- Tansaout Village in Algeria
- Coordinates: 36°26′1″N 4°43′13″E﻿ / ﻿36.43361°N 4.72028°E
- Country: Algeria
- Province: Béjaïa Province
- District: Seddouk District
- Commune: Bouhamza

Area
- • Total: 0.54 km^{2} (0.21 sq mi)
- Elevation: 417 m (1,368 ft)

Population (2009)
- • Total: 700
- Time zone: UTC+1 (CET)
- Postal code: 06034

= Tansaout =

Tansaout تانساوت is a village in Bouhamza Commune, Seddouk District, Béjaïa Province, Algeria. It is located South of Tachouaft and Bouhamza.
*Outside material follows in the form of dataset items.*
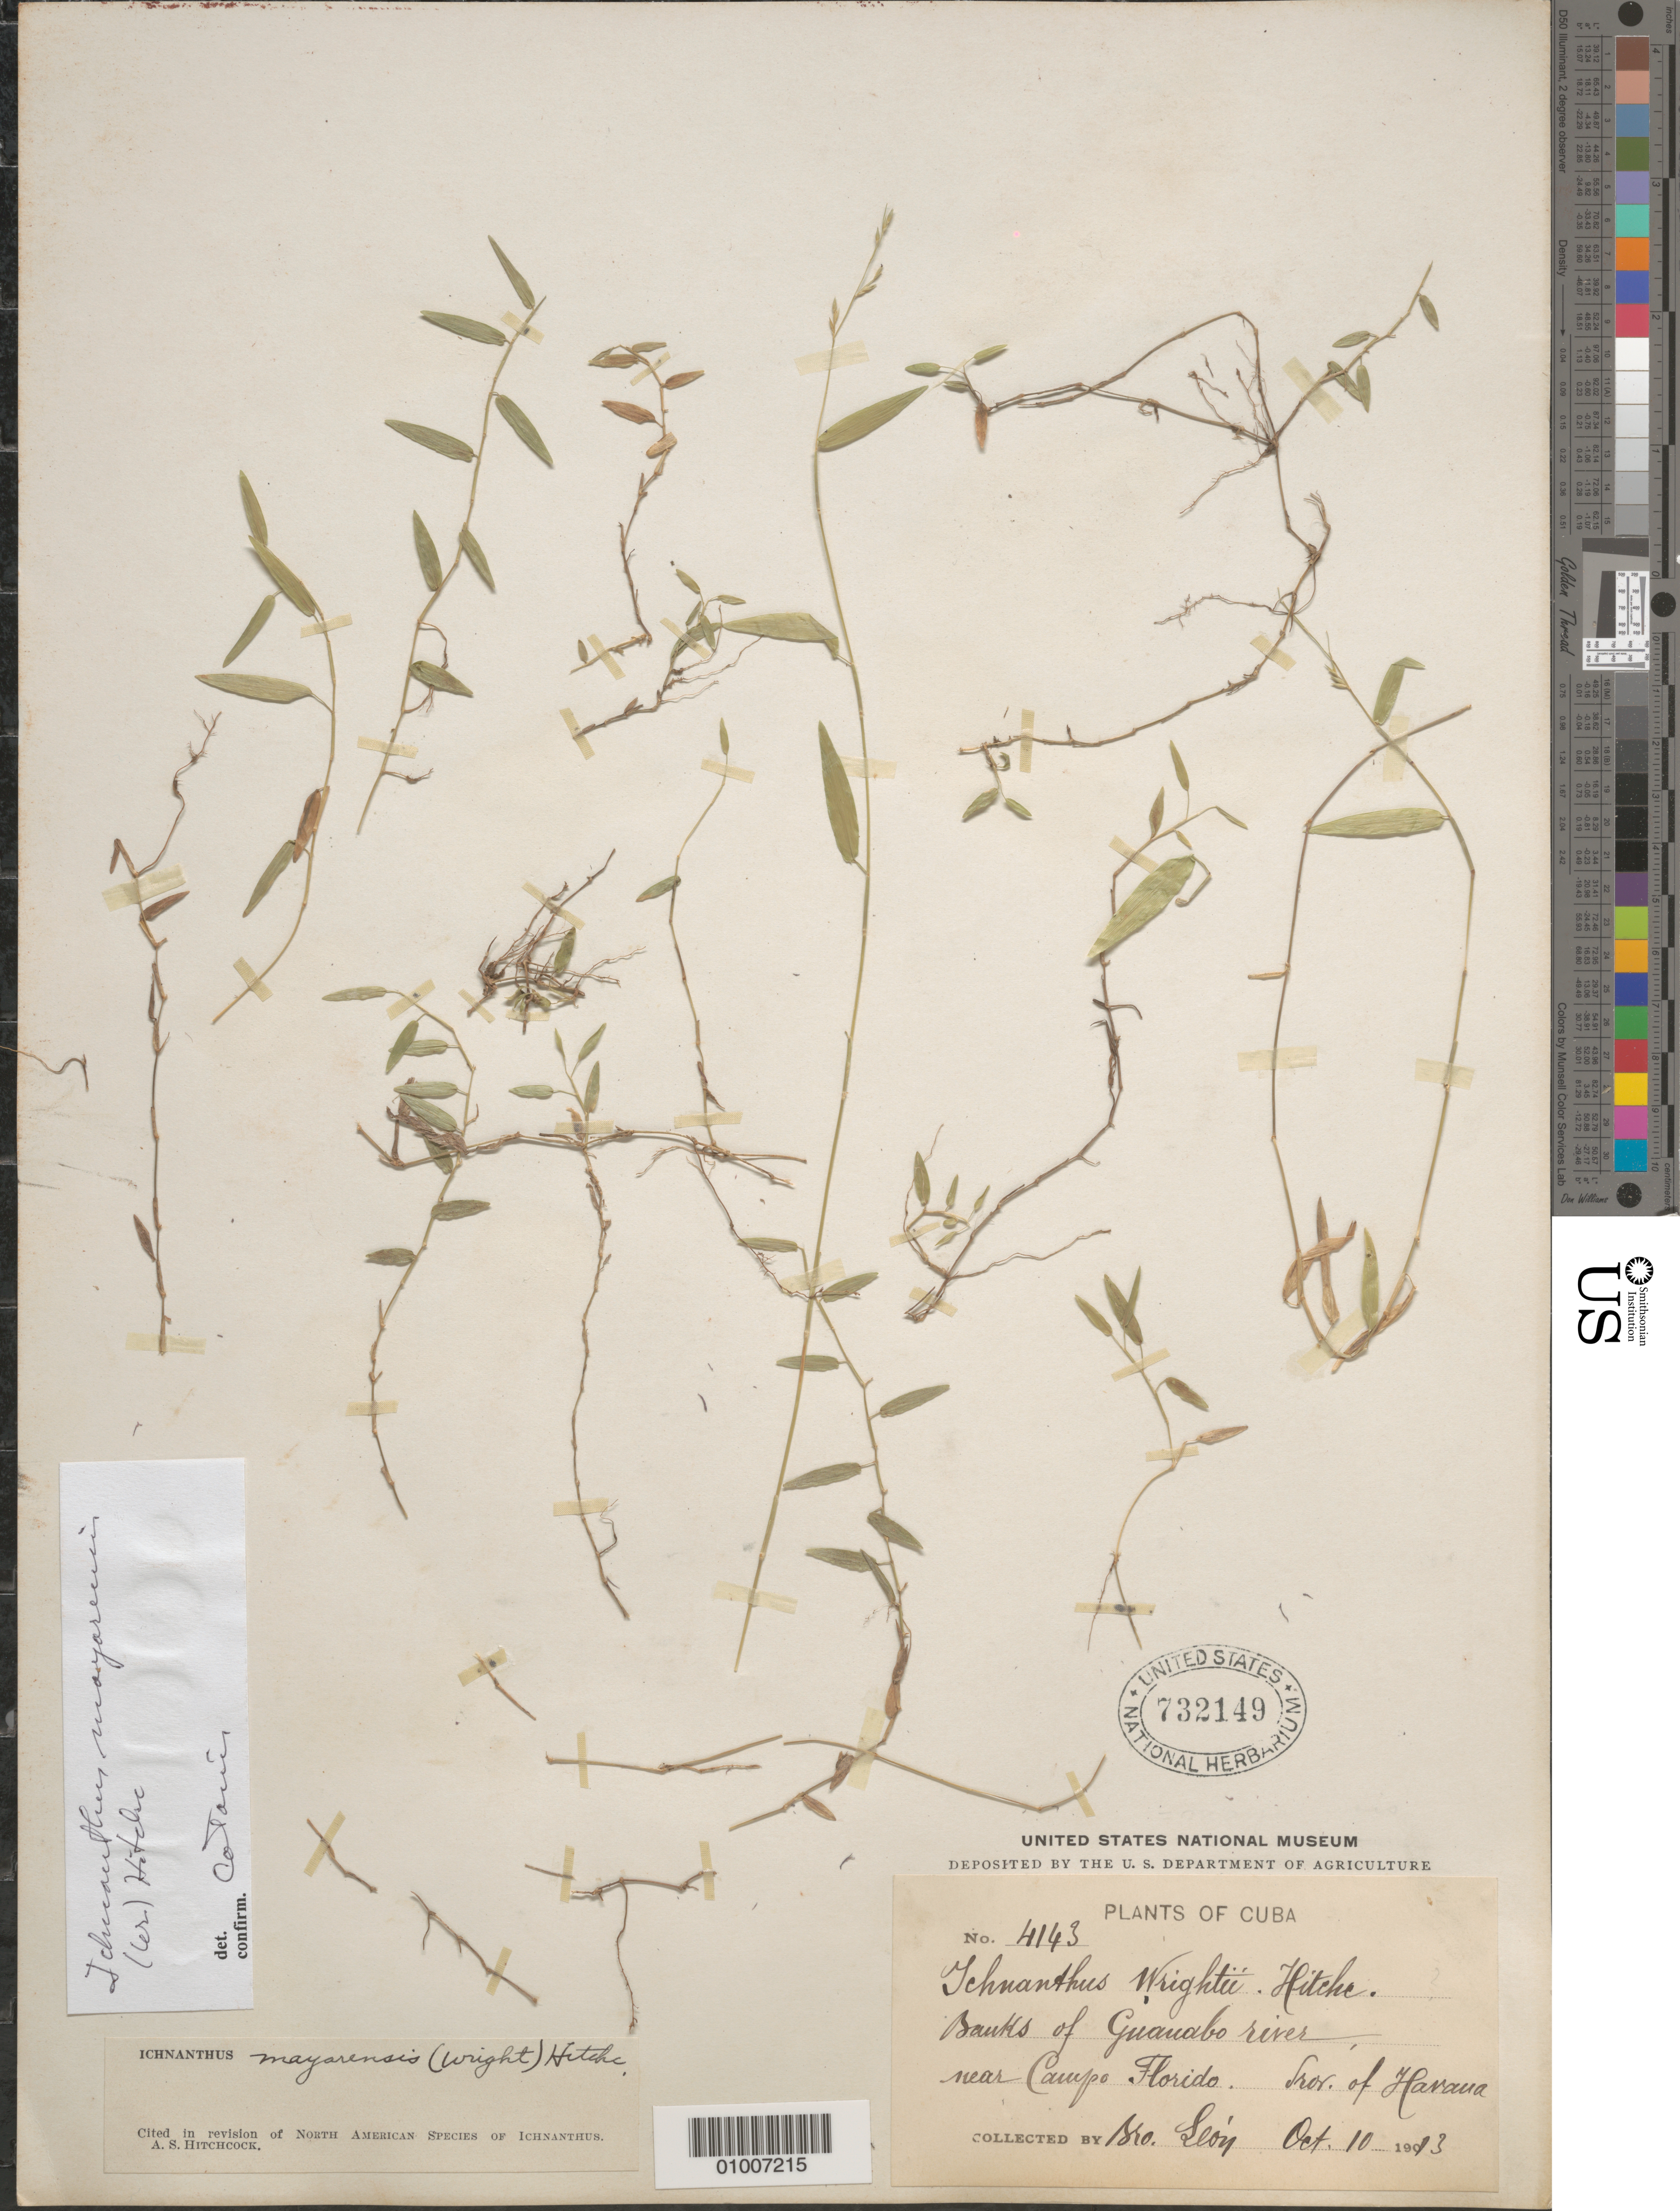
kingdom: Plantae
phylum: Tracheophyta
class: Liliopsida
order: Poales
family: Poaceae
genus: Ichnanthus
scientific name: Ichnanthus mayarensis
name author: (C. Wright) Hitchc.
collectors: Bro. León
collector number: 4143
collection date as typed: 10 Oct 1913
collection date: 1913-10-10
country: Cuba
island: Cuba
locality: Habana, Campo Florido, banks of Quauabo river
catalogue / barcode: US 732149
The village is home to the River Olive Oil factory, the Stade de Tansaout, Cimetière de Tansaout and the Pont de Tansaout.

==Name==
The villages name is Kabyle and derived from the verb "yinsa". Tansaout translates as "the passage". This is likely due to its location between Béjaïa, Sétif and Bordj Bou Arréridj.

==Location==
The village is on the hillside, with the village going down to the sides of the Tichy-Haf Reservoir. At the bottom of the valley there is market gardening, with fig and olive trees.

==Economy==
The village is known for its weekly market, Souk El Khemis, held on Thursdays. There was a Mountain Farmers' Festival in the village on 29 August 2015. The festival was organised by the Assirem Gouraya association of Béjaïa to give a voice to farmers. Tansaout has considerable potential for agriculture, in particular, sheep breeding. The village is known for its chillis, peppers, and tomatoes, which are sold in markets in Seddouk and Beni Maouche.

==Incidents==
In Late November 1957, the village was evacuated after an ambush at Ighzar n Tissemt in early November. Fighter jets shot at civilians in the village.

There was an earthquake in November 2000 that destroyed many houses in the village. Public authorities granted aid to the displaced families. In December 2007, the lower part of the village flooded with water of the Tichy-Haf Reservoir.